Strengths: Maximum flexibility via API — configure any STT/LLM/TTS combination; deep customisation through code. HIPAA, SOC 2 Type 1 & 2, GDPR compliant. Large enterprise integration ecosystem.

Weakness: Developer-heavy — nearly everything requires code; fewer no-code/low-code templates than Retell.

Pricing: Base platform fee plus per-minute and component usage fees. Adds $0.01/min for STT. Phone numbers pricing varies.

Best for: teams with developer resources who need maximum programmatic control and custom pipeline configurations.

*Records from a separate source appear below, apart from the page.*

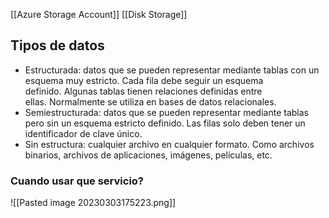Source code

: [[Azure Storage Account]]
[[Disk Storage]]

## Tipos de datos

-   Estructurada: datos que se pueden representar mediante tablas con un esquema muy estricto. Cada fila debe seguir un esquema definido. Algunas tablas tienen relaciones definidas entre ellas. Normalmente se utiliza en bases de datos relacionales.
-   Semiestructurada: datos que se pueden representar mediante tablas pero sin un esquema estricto definido. Las filas solo deben tener un identificador de clave único.
-   Sin estructura: cualquier archivo en cualquier formato. Como archivos binarios, archivos de aplicaciones, imágenes, películas, etc.

### Cuando usar que servicio?
![[Pasted image 20230303175223.png]]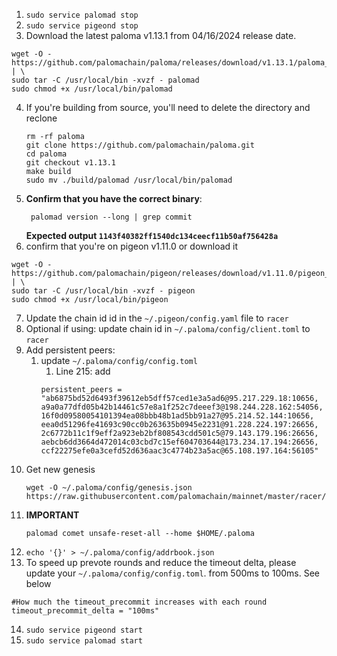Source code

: 1. `sudo service palomad stop`
2. `sudo service pigeond stop`
3. Download the latest paloma v1.13.1 from 04/16/2024 release date.
  ```shell
  wget -O - https://github.com/palomachain/paloma/releases/download/v1.13.1/paloma_Linux_x86_64.tar.gz  | \
  sudo tar -C /usr/local/bin -xvzf - palomad 
  sudo chmod +x /usr/local/bin/palomad
  ```
4. If you're building from source, you'll need to delete the directory and reclone
   ```shell
   rm -rf paloma
   git clone https://github.com/palomachain/paloma.git
   cd paloma
   git checkout v1.13.1
   make build
   sudo mv ./build/palomad /usr/local/bin/palomad
   ```
5. **Confirm that you have the correct binary**: 
   ```shell
    palomad version --long | grep commit
   ```
   **Expected output `1143f40382ff1540dc134ceecf11b50af756428a`**
6. confirm that you're on pigeon v1.11.0 or download it
  ```shell
  wget -O - https://github.com/palomachain/pigeon/releases/download/v1.11.0/pigeon_Linux_x86_64.tar.gz  | \
  sudo tar -C /usr/local/bin -xvzf - pigeon
  sudo chmod +x /usr/local/bin/pigeon
  ```
7. Update the chain id id in the `~/.pigeon/config.yaml` file to `racer` 
8. Optional if using: update chain id in `~/.paloma/config/client.toml` to `racer`
9. Add persistent peers: 
    1. update `~/.paloma/config/config.toml`
        1. Line 215: add  
        ```
        persistent_peers = "ab6875bd52d6493f39612eb5dff57ced1e3a5ad6@95.217.229.18:10656, a9a0a77dfd05b42b14461c57e8a1f252c7deeef3@198.244.228.162:54056, 16f0d09580054101394ea08bbb48b1ad5bb91a27@95.214.52.144:10656, eea0d51296fe41693c90cc0b263635b0945e2231@91.228.224.197:26656, 2c6772b11c1f9eff2a923eb2bf808543cdd501c5@79.143.179.196:26656, aebcb6dd3664d472014c03cbd7c15ef604703644@173.234.17.194:26656, ccf22275efe0a3cefd52d636aac3c4774b23a5ac@65.108.197.164:56105"
        ```
10. Get new genesis
     ```shell
     wget -O ~/.paloma/config/genesis.json https://raw.githubusercontent.com/palomachain/mainnet/master/racer/genesis.json
    ```
11. **IMPORTANT** 
     ```shell
     palomad comet unsafe-reset-all --home $HOME/.paloma
    ```
12. `echo '{}' > ~/.paloma/config/addrbook.json`
13. To speed up prevote rounds and reduce the timeout delta, please update your `~/.paloma/config/config.toml`. from 500ms to 100ms. See below
   ```shell
   #How much the timeout_precommit increases with each round
   timeout_precommit_delta = "100ms"
   ```
14.   `sudo service pigeond start`
15.   `sudo service palomad start`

Retell AI — Managed, Faster Deployment

Similar managed platform to VAPI. Stronger emphasis on ease of deployment and time-to-production.

Differentiators vs VAPI:

  • ~600ms response latency (among the fastest managed platforms)
  • Built-in agent builder with templates, integrations, and pre-built functions
  • Flat transparent pricing: $0.07/min, $2/month per phone number; STT included
  • Strong for sales and support voice bot patterns with pre-built CRM integrations
  • SOC 2, HIPAA, GDPR compliant

Best for: teams that need a working voice agent fast without deep infrastructure work; sales/support automation.


Decision Framework

Need phone calls?
  Yes → VAPI (max customisation) or Retell (fastest deploy)
  No → continue below

Need open-source / self-hosted?
  Yes → continue below
  No → consider VAPI or Retell

Need lowest possible latency (sub-500ms)?
  Yes → LiveKit MultimodalAgent + GPT-4o Realtime (experiment first)
  No → continue below

Need complex pipeline routing / multi-agent handoffs?
  Yes → Pipecat
  No → LiveKit VoicePipelineAgent (best defaults, fastest to production)
FrameworkBest forLatencyPhoneOpen-source
LiveKit Agents v1.5WebRTC, open-source, standard pipeline800ms–2s (pipeline), 300ms (realtime mode)Via LiveKit PSTNYes
PipecatComplex pipelines, multi-agent voice800ms–2sTwilio/DailyYes
VAPIManaged, max dev control~600msYes, includedNo
Retell AIManaged, fast deploy, sales/support~600msYes, $2/monthNo
GPT-4o Realtime directLowest latency experiments250–600msVia TwilioNo

Key Facts

  • Pipeline (STT+LLM+TTS) is the production default — debuggable, swappable, 800ms–2s E2E
  • Native multimodal (GPT-4o Realtime, Gemini Live) achieves 250–600ms but sacrifices debuggability
  • Silero VAD is the standard for pipeline speech detection — probability-based, not energy-based
  • Semantic turn detection (transformer model) is the correct fix for users who pause mid-sentence
  • Interruption handling requires: AEC + VAD + immediate TTS flush — all three, atomically
  • LiveKit Agents v1.5.7 is the current release (April 2026); ML interruption classifier ships by default
  • Retell AI targets ~600ms total latency at $0.07/min flat; VAPI adds STT at $0.01/min extra
  • Moshi (Kyutai) is the leading open-source native audio model; commercialised via Gradium (Dec 2025)
  • Pipecat Subagents enables multi-agent voice systems with per-agent pipelines and message bus handoffs

Connections

Open Questions

  • Is WebRTC a better transport than WebSocket for voice agents given its native support for jitter buffers and packet loss recovery?
  • At what scale does self-hosting STT (faster-whisper) become cheaper than Deepgram or AssemblyAI managed APIs?
  • How do VAD false positives interact with barge-in handling — what's the acceptable false-positive rate for a good UX?